**SOURCE**
# Shampoo - What we want - What they actually offer



## Otto (Feb 2, 2013)

Shampoos are always updating and changing. So with this in mind I wanted to hear an up to date opinion set on shampoos.

*Let's hear what it is you all want from your Shampoo and why?*

The big topics on shampoo which I think are raised the most are:

Suds/Foam
Lubricity
Cleaning Power
Glossing Power
Colour and Scent

*Also lets hear which shampoos have lived up to their claims.*

One major point I find is nearly always over-rated is their dilution rates.
With some of the key players including Spa, Car bath and CarChem offering high dilution rates (1:2000 with SV CB) have you found these accurate?

I know some will say this has been answered before but with new products always arriving and recipes always updating it would be good to hear an up to date opinion set. I think there has been a lot of rave about being able to customise your shampoo with a lot of hype around CarChem and Spa as well. It should be considered that our needs are always changing too. I would estimate that coatings are now becoming more and more popular which would more than likely dictate the use of specific shampoos in some cases with top up ability and less cleaning power being required in some cases with coating offering self cleaning capabilities over and beyond waxes.

So lets hear your thoughts on shampoos.
What you want from a shampoo and why?
What shampoos have lived up to their claims?

Thanks everyone
Otto


----------



## james_death (Aug 9, 2010)

Bilt Hamber Autowash... 5ml all thats needed cleans great and rinses off to leave nothing behind.

Plain simple does what i want, cleans and thats it.

Scent and colours im not bothered about if it smells nice its a bonus but all i want is a shampoo that simply cleans.


----------



## efib (Sep 18, 2012)

I want good lubricity, cleaning power while being wax safe and a really nice scent since it's the product I use most often if it's sudsy it's a nice addition too but I think that this is up to the PW you are using.
The last year I almost use m&k spa and I really like it.
I think that the dilution ratio is 1:1000, I use it that way and it never failed me :thumb:


----------



## mr v6 (Jun 29, 2007)

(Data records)

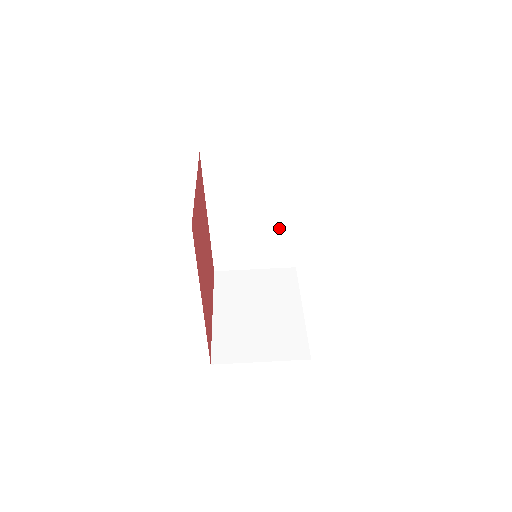
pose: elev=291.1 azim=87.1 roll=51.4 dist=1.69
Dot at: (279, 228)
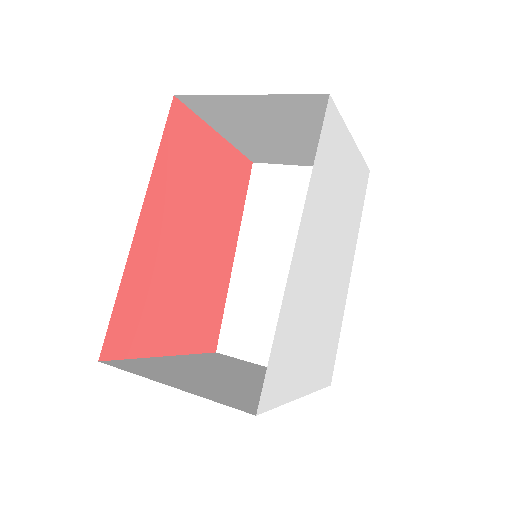
Dot at: occluded
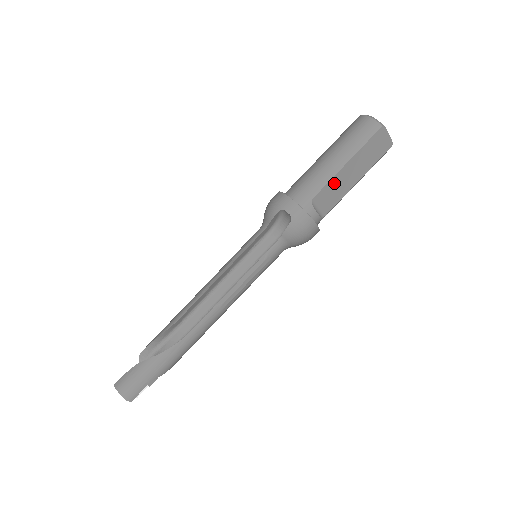
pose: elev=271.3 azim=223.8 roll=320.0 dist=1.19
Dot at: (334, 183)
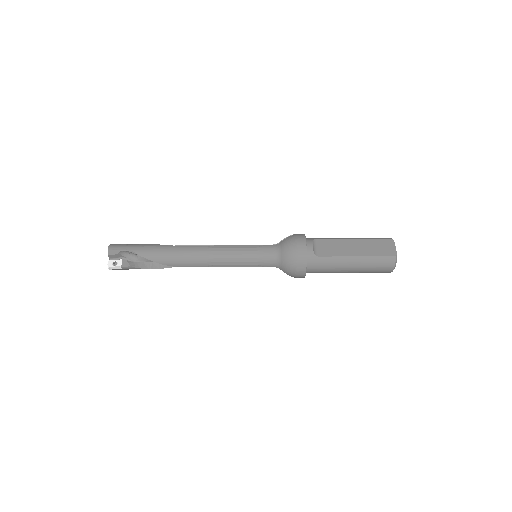
Dot at: (337, 243)
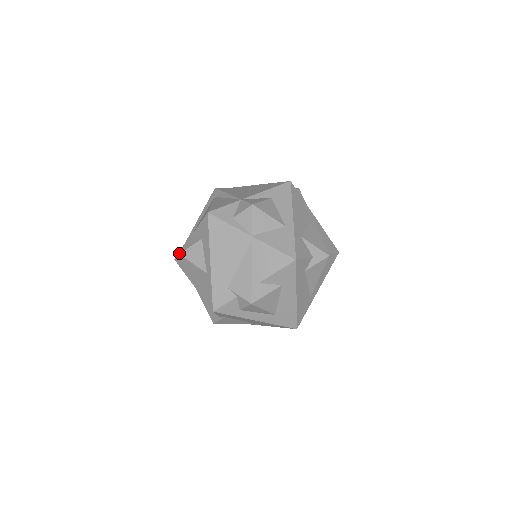
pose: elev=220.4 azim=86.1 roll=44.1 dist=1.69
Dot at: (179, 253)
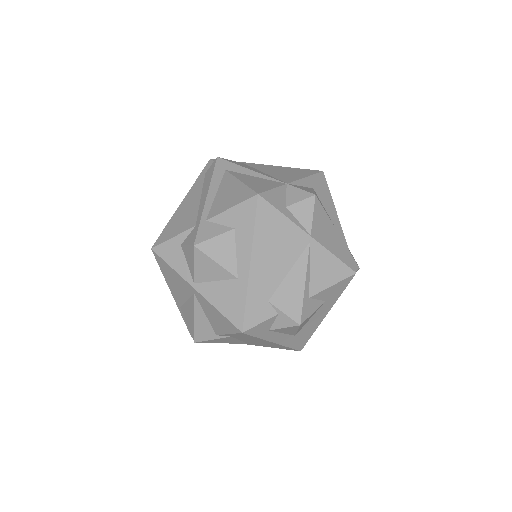
Dot at: (194, 244)
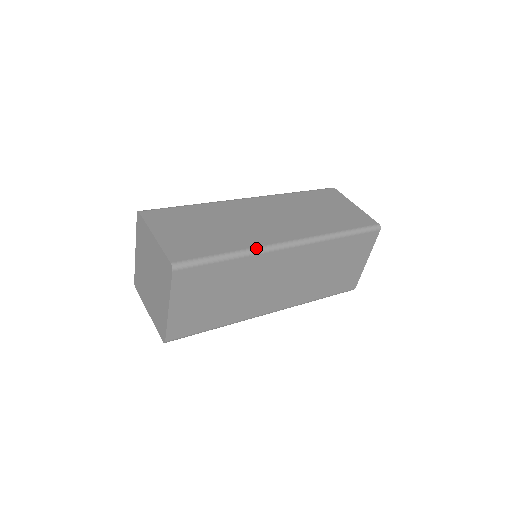
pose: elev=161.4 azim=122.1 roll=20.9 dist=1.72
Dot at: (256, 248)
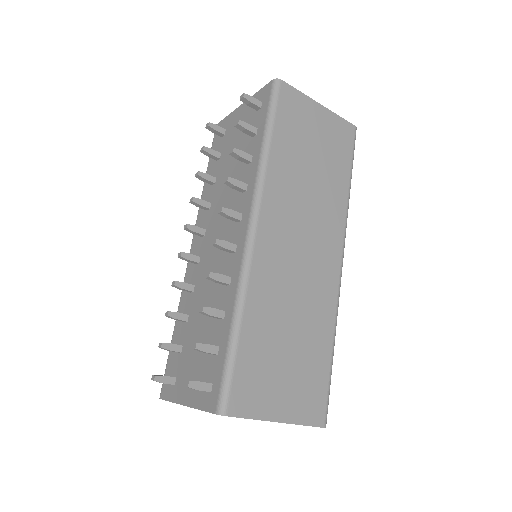
Dot at: (337, 312)
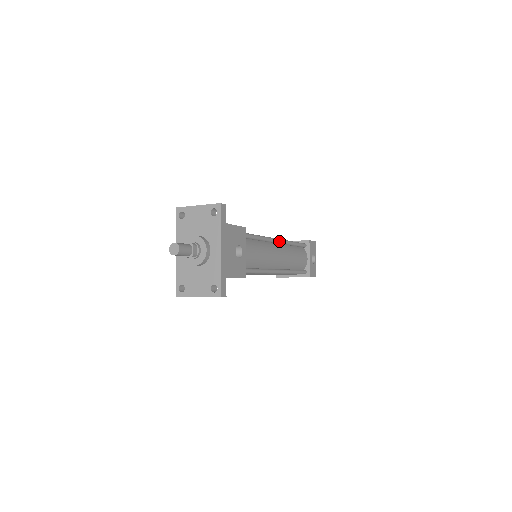
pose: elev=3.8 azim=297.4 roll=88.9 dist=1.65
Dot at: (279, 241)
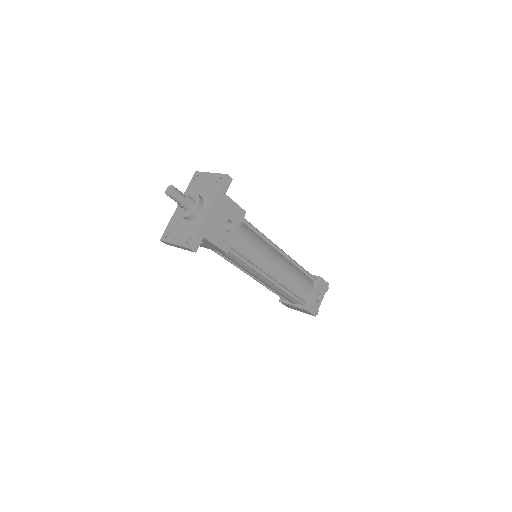
Dot at: (283, 253)
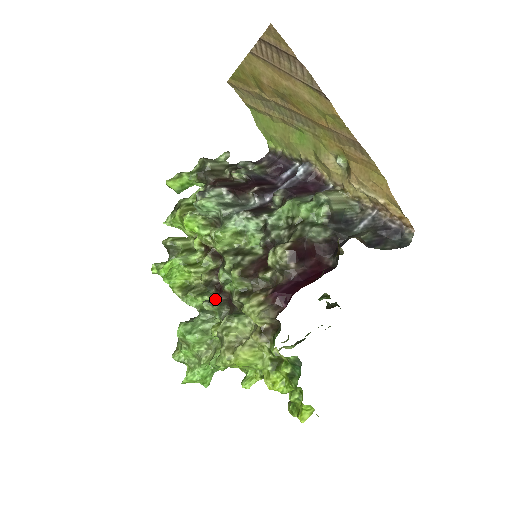
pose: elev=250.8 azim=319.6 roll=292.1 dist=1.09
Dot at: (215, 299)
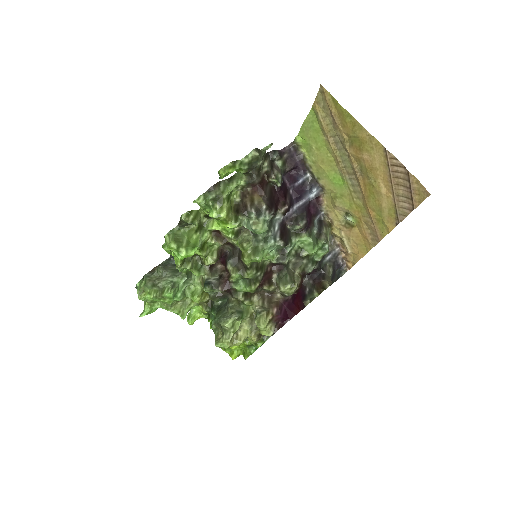
Dot at: (217, 286)
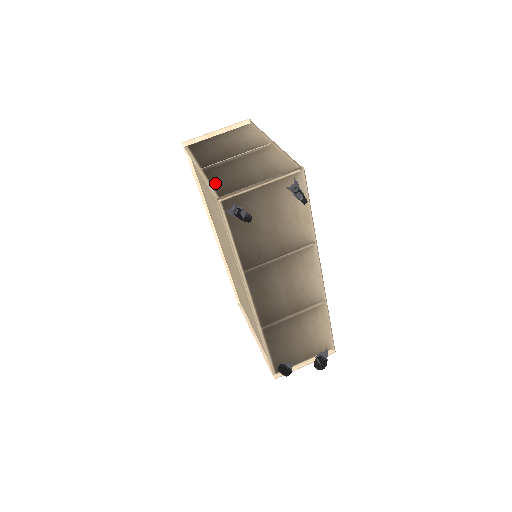
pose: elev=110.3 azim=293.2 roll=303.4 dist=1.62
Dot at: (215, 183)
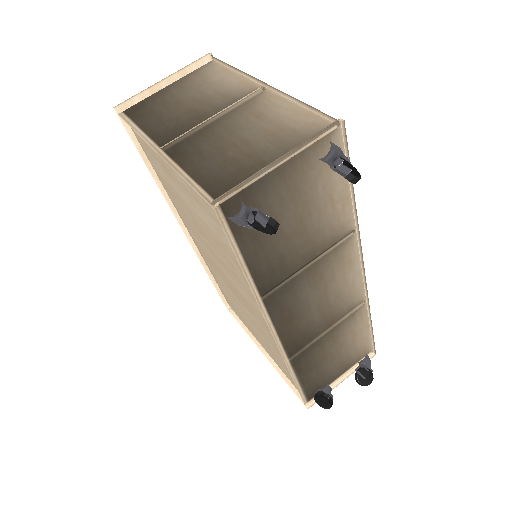
Dot at: (195, 171)
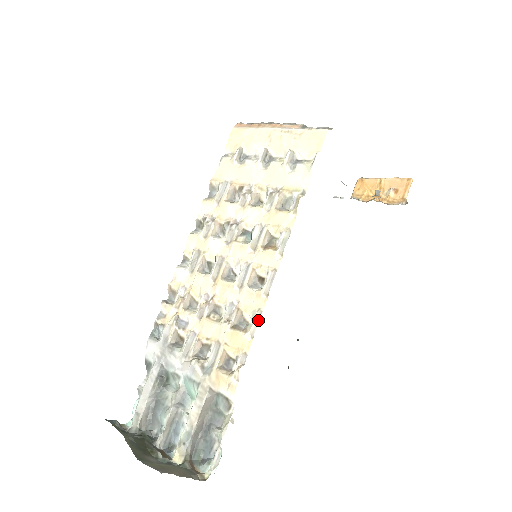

**EXERCISE DIRECTIONS**
In the shampoo thread, which topics does Otto name as the ones raised most about shampoo? List them all.

**ANSWER BELOW**
Suds/Foam
Lubricity
Cleaning Power
Glossing Power
Colour and Scent